Wednesday’s meeting, which was also attended by the heads of the Taliban’s religious and advertising committees, is the latest move by the Chinese government to strengthen relations with the Islamist group.

Beijing has invested heavily in Central Asia in recent years through its Belt and Road infrastructure and trade program, and China’s Foreign Ministry has already discussed the possibility of expanding the China Economic Corridor. -Pakistan (CPEC) in Afghanistan.

At Wednesday’s meeting, Wang called Afghanistan China’s biggest neighbor and stressed that the country’s fate should be “in the hands of the Afghan people.”

Wang said the withdrawal of US and NATO troops from Afghanistan under US President Joe Biden marked “the failure of US policy towards Afghanistan,” as well as an opportunity for the country to stabilize and to develop oneself.

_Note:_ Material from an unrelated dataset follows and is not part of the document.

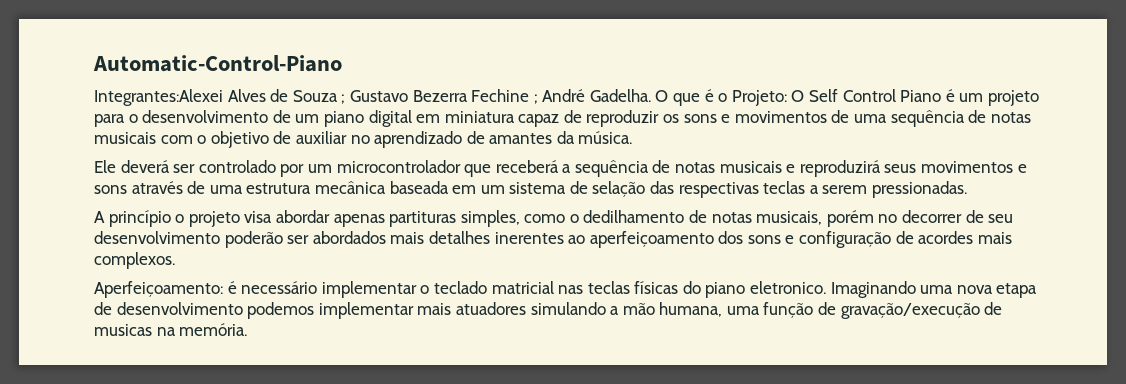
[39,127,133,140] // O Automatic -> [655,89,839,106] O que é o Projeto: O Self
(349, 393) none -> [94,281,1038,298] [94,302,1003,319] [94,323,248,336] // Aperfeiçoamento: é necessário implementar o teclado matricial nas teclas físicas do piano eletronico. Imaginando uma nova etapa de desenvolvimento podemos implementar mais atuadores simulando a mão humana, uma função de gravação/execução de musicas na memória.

“(China) respects the sovereign independence and territorial integrity of Afghanistan, (and) always insists on non-interference in the internal affairs of Afghanistan,” Wang said.

For its part, the Islamist group told the Hong Kong-based South China Morning Post in early July that it considered China a “welcome friend”.

Wang also mentioned the East Turkestan Islamic Movement (ETIM) which it called an “international terrorist organization”, and said the Taliban should “completely cut all ties” with the group to promote regional stability.

The Chinese government has repeatedly accused the ETIM of planning and carrying out terrorist attacks in Xinjiang, accusations it has used to justify its widespread crackdown in the western region.

Speaking in India on Wednesday, US Secretary of State Antony Blinken said Washington and New Delhi had “a strong interest in a peaceful, secure and stable Afghanistan” and called the Taliban’s military advances “deeply disturbing.”

Blinken added that the United States and its partners will continue to work together to “maintain the gains of the Afghan people and support regional stability after the withdrawal of coalition forces from the country.”

CNN’s Beijing office contributed to this article.